Three horsemen swept around a bend in the trail, and the instant they hove in sight, Ike Fairweather uttered a shout.

“It’s Deputy Sheriff Wheelock,” he cried. “Now we’re all right. Howdy, Wheelock!”

The deputy, upon recognizing Ike, swung down from his horse, doffed his hat to Grace, and turned to Mr. Fairweather.

“What do you reckon you’ve got here!” demanded the deputy.
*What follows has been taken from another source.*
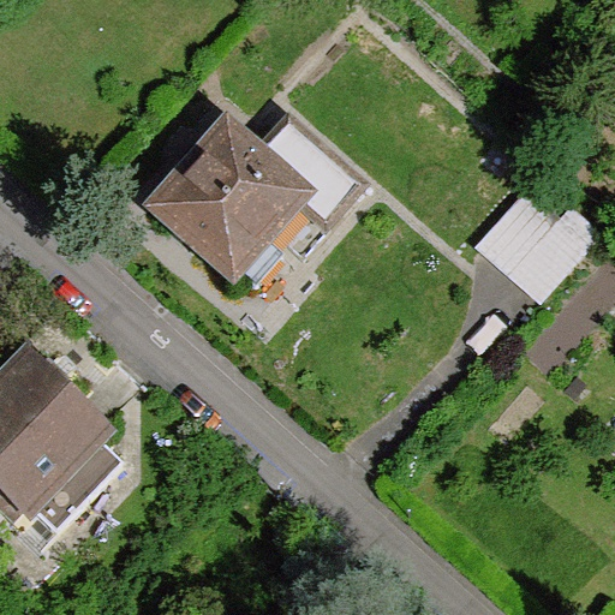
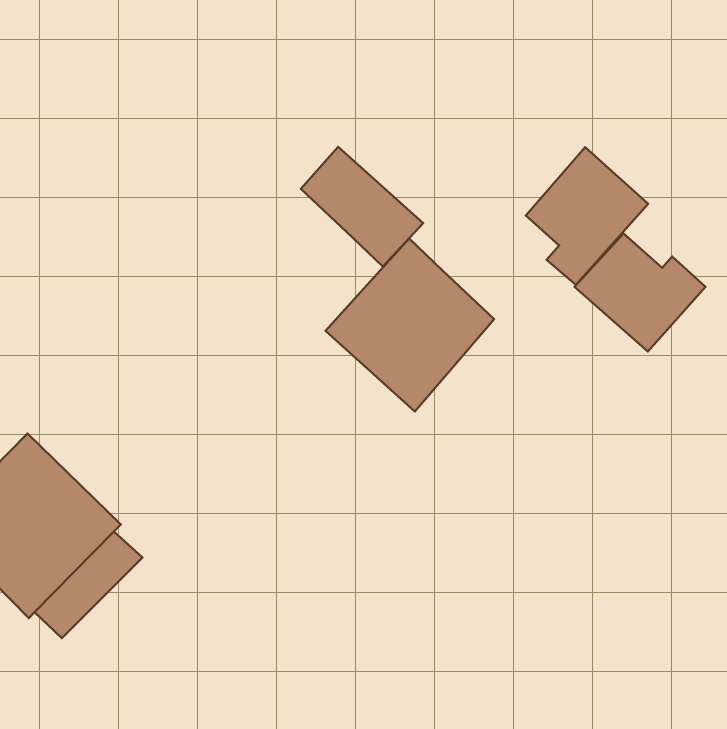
building: none -> [526,147,648,285]
building: [154,131,294,275] -> [326,238,494,411]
Ike explained who and what his outfit was, relating briefly the story of the loss of the stagecoach and the capture of the bandits.

“This little woman did the business. Deputy Sheriff Wheelock, Mrs. Gray,” introduced Ike.

“Do you know the prisoners, sir?” she asked.

After looking the bandits over closely, the deputy shook his head. He asked Ike if he needed any assistance to get the prisoners in. Grace answered the question by saying that they did not.

“We’re going out after a fellow who lives in the mountains and who has been shooting game out of season, but I’ll tell you what I’ll do, I’ll send one of my men to Globe in a hurry and have him ride out to the sheriff’s ranch and get him,” offered the deputy. “That will save you waiting for the sheriff when you get in. I reckon maybe these are fellows that Sheriff Collins has been looking for. Take your men right to the jail, Ike, and Collins will do the rest.”

After starting one of his men back toward Globe, Mr. Wheelock, mounted, waved a hand, and, with his assistant, galloped on. The Overton party assumed its former formation and plodded on, weary, but encouraged by the realization that only a few hours now separated them from their goal.